Here are some thoughts I had, somewhat unpacked.
It was interesting to hear the thinking and discussion on normalizing vs standardizing, and whether this is per dimension or across all dimensions. Definitely resonates with a lot of the sanitization stuff being discussed with the FluCoMa bits.
It was particularly interesting with regards to pitch, as you can match direct matches, but that leads to potentially problematic things (which @tremblap offers some interesting workarounds for in his paper from a few years ago). OR just matching the overall trajectory, which is useful for certain circumstances.
This was a passing comment, but it was interesting to hear him mention that having too many (similar) descriptors tends to give shittier results and drifts towards a median where you get an “ok” match for each descriptor type, as opposed to a good match for any. So kind of a (curated) less-is-more approach.
I wonder if that still holds true in the context of dimensionality reduction, or is part of the idea with the reduction stuff, that the algorithm(s) iron out and throw away useless information, letting you take a more more-is-more approach to descriptors/stats?
His multi-pass approach is also super interesting, and similar to the workflow(s) I’ve been using in
entrymatcher and am trying to work out in
fluid.land~ here. Even putting aside stuff like I mention in that thread about meta-data-esque searching on duration or other conditional queries on “simple” descriptors (e.g. loudness > -20dB), the fact that queries can be chained seems like it could be super useful still.
Say you have like 150 dimensions, and like 40 of them relate to loudness-y things, and the rest are timbral ones. To have a query where you find the nearest neighbor(s) for loudness, and then from that small pool, search for the best timbral match etc…
I guess you can do stuff like that with
fluid.datasetquery~, but the speed of that is pretty slow (for real-time use anyways), and it seems more like trying to shoehorn that way of thinking into the current tools/paradigm (a single long-thin stream with no tags).
I’m not entirely sure I understood what was happening with regards to time series, but unless I’m mistaken, I think he was saying that rather than (only) taking average statistics for each segment (ala
fluid.bufstats~) he will take numbers per frame, to retain the temporal aspects of the sound.
Is that right? If not, how does he retain such a clear temporal shape in the matching?
Some of the LPT approach is a way to mitigate this I guess, where you manually segment a segmentation (both via fixed durations) and use the summed statistics for those windows to inform a temporal shape.
I’ve personally not tried this (yet), but is it a thing to take all the analysis frames for a given window/segment and query that way?

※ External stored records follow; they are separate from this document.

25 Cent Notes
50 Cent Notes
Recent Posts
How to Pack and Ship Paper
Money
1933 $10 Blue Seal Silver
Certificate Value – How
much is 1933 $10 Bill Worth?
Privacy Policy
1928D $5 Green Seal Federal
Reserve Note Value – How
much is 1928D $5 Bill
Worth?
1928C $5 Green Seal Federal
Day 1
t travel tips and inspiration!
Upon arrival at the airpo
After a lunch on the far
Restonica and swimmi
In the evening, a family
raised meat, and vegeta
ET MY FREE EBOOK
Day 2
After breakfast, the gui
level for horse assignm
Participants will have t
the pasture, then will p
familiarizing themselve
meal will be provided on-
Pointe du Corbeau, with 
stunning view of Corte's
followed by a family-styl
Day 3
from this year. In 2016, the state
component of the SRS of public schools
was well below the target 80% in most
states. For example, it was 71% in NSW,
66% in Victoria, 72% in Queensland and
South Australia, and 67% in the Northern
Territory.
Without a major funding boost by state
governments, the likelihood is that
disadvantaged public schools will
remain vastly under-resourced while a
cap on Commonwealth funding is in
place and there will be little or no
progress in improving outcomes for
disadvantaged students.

I could see that being an insane amount of numbers very quickly.
Sadly, the briefest part of the video was the discussion on how layering works, as I was trying to conceive some of how that works in this thread.

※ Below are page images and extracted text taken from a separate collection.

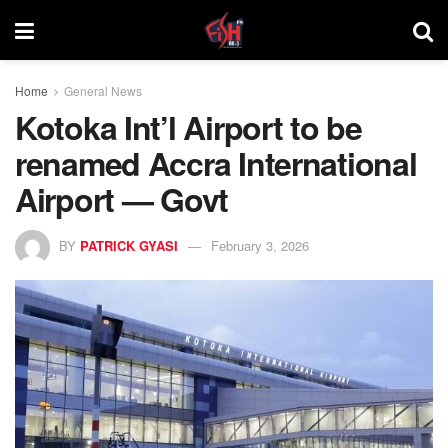
Home
General News
Kotoka Int’l Airport to be
renamed Accra International
Airport — Govt
BY
PATRICK GYASI
February 3, 2026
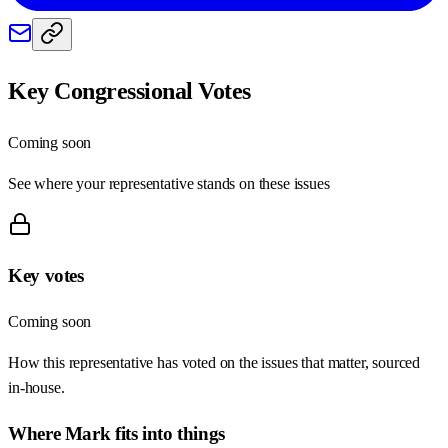
Key Congressional Votes
Coming soon
See where your representative stands on these issues
Key votes
Coming soon
How this representative has voted on the issues that matter, sourced
in-house.
Where
Mark
fits into things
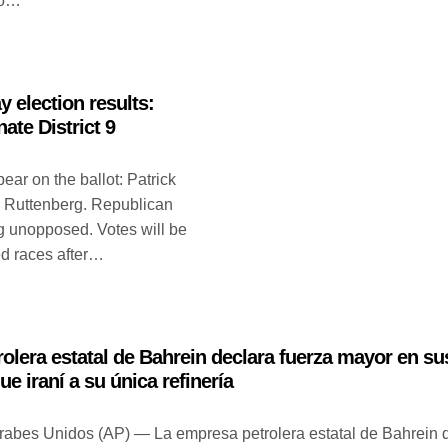
acó…
y election results:
nate District 9
ar on the ballot: Patrick
 Ruttenberg. Republican
ng unopposed. Votes will be
ed races after…
olera estatal de Bahrein declara fuerza mayor en su
ue iraní a su única refinería
abes Unidos (AP) — La empresa petrolera estatal de Bahrein 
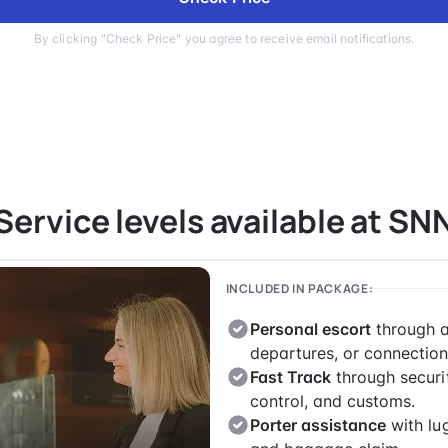
By clicking "Check Price" you agree to receive email notifications.
Service levels available at SN
INCLUDED IN PACKAGE:
Personal escort
through a
departures, or connection
Fast Track
through securi
control, and customs.
Porter assistance
with lu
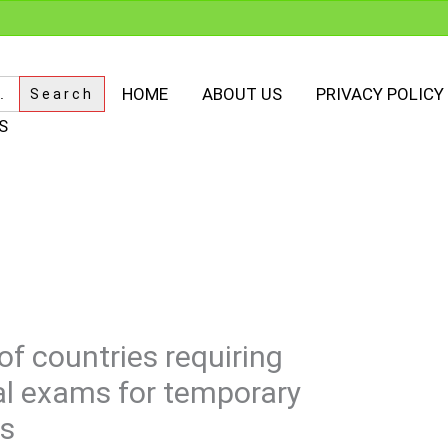
HOME
ABOUT US
PRIVACY POLICY
S
of countries requiring
l exams for temporary
ts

So my take away from this is that his implementation is (much!) simpler than I was initially thinking, where you would compare every possible combination ahead of time and then query based on that. From my understanding, AudioGuide does a normal query, finds the nearest match, and then subtracts the amplitude from the target and then searches using the remainder of that.
It also seems that when doing layering, that samples can be mosaicked and offset from the start, which circles me back to the matching-per-frame thing mentioned above.
The part I especially found interesting was the way timbral descriptors are treated. Where “weighted sum of the weighted average” (?) gives you an idea of how the timbral descriptors might sound when summed.
So does that mean that if I sum two samples:
centroid = 800Hz, loudness = -20dB
centroid = 1200Hz, loudness = -10dB
I would presume that the results of summing them would be:
centroid = 1000Hz, loudness = -15dB
(or maybe the centroid would be 979Hz instead if the summing/averaging happens in the log domain):
And something similar would also apply to rolloff, flatness as well? (also including spread and kurtosis?)
So in summary, my (poor) understanding of the layering is that it will make a first pass like it does for normal matching to find the nearest sample (via whatever descriptors/method/whatever).
That then leaves a remainder (based on amplitude only?).
It will then query all the potential matches again on how they would sum with the best match based on the maths above, and select that. Then this process would repeat for as many layers as are requested/desired.